Requirement ▸
The line containing "power microscopy image" marks the end: output every line of the data up to it, and that line too, exactly as written.

====================

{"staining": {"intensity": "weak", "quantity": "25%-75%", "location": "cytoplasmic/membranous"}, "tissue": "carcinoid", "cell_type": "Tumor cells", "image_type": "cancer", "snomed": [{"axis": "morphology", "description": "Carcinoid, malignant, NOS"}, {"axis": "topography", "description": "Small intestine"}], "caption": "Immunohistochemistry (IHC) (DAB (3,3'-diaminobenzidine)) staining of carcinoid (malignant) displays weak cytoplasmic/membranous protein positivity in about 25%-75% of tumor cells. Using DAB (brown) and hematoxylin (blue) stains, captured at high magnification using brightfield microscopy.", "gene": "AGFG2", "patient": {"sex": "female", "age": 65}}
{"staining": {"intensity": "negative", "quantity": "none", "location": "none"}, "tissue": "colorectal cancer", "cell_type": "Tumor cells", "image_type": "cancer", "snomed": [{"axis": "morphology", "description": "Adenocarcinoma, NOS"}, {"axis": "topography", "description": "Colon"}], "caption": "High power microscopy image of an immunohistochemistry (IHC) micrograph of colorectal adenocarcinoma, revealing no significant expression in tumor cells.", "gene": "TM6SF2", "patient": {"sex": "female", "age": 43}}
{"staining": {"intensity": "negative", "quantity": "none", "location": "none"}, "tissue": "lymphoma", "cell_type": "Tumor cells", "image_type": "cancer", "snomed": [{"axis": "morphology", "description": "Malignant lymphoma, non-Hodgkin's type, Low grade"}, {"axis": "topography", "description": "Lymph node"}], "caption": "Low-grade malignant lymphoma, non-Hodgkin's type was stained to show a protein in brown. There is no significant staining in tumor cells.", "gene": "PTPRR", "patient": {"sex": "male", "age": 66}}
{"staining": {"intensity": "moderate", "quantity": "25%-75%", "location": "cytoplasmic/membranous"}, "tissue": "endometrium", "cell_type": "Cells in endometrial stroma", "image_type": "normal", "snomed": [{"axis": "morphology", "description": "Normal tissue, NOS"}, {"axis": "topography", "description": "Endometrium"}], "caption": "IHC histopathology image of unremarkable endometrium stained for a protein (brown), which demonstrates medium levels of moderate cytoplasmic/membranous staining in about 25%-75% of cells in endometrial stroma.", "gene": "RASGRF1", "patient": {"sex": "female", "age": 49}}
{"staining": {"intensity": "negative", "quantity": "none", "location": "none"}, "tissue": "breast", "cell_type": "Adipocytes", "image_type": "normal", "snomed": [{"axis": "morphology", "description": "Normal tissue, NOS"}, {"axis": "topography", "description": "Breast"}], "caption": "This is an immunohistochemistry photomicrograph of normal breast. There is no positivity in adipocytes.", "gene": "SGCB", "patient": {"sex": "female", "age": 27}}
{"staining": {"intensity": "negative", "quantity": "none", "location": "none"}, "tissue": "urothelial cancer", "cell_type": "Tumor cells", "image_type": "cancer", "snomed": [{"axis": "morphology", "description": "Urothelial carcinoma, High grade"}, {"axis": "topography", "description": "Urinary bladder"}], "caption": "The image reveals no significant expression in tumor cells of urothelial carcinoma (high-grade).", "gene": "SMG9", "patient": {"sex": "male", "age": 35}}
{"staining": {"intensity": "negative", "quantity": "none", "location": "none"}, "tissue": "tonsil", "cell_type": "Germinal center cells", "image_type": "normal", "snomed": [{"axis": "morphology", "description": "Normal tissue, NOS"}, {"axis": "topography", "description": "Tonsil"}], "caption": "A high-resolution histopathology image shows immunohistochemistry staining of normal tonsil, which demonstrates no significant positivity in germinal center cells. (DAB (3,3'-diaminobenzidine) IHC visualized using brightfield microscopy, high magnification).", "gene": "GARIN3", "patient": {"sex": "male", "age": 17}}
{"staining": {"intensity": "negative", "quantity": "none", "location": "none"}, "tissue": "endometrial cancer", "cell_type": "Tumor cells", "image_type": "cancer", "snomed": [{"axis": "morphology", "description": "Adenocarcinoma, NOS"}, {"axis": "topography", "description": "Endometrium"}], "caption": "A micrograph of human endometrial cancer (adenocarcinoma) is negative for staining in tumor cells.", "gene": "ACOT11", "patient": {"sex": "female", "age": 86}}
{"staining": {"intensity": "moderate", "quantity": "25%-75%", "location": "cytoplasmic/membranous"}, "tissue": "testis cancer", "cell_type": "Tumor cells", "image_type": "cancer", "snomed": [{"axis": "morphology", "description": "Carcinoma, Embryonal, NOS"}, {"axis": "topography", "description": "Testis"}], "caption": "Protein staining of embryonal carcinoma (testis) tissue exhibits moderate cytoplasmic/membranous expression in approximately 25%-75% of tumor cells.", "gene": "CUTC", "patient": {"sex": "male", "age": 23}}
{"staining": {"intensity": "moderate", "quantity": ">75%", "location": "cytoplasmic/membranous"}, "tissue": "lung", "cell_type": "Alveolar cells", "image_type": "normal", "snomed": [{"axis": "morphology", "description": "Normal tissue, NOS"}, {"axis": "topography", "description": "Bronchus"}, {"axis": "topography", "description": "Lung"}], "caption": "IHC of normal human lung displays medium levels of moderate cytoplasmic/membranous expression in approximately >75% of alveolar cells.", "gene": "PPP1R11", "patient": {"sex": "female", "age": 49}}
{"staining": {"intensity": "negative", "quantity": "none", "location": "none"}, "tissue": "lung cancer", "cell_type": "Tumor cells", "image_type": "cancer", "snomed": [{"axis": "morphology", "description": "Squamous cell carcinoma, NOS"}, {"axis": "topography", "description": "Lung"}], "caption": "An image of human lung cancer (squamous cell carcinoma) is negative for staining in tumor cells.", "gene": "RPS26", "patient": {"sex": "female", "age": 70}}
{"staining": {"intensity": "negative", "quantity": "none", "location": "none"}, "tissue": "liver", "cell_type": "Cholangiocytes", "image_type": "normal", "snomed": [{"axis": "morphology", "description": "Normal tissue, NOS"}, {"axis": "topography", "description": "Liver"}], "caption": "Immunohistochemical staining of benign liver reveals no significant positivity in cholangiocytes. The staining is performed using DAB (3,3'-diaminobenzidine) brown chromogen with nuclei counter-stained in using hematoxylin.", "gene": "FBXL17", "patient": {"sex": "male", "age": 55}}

====================

Task result ▸
{"staining": {"intensity": "weak", "quantity": "25%-75%", "location": "cytoplasmic/membranous"}, "tissue": "carcinoid", "cell_type": "Tumor cells", "image_type": "cancer", "snomed": [{"axis": "morphology", "description": "Carcinoid, malignant, NOS"}, {"axis": "topography", "description": "Small intestine"}], "caption": "Immunohistochemistry (IHC) (DAB (3,3'-diaminobenzidine)) staining of carcinoid (malignant) displays weak cytoplasmic/membranous protein positivity in about 25%-75% of tumor cells. Using DAB (brown) and hematoxylin (blue) stains, captured at high magnification using brightfield microscopy.", "gene": "AGFG2", "patient": {"sex": "female", "age": 65}}
{"staining": {"intensity": "negative", "quantity": "none", "location": "none"}, "tissue": "colorectal cancer", "cell_type": "Tumor cells", "image_type": "cancer", "snomed": [{"axis": "morphology", "description": "Adenocarcinoma, NOS"}, {"axis": "topography", "description": "Colon"}], "caption": "High power microscopy image of an immunohistochemistry (IHC) micrograph of colorectal adenocarcinoma, revealing no significant expression in tumor cells.", "gene": "TM6SF2", "patient": {"sex": "female", "age": 43}}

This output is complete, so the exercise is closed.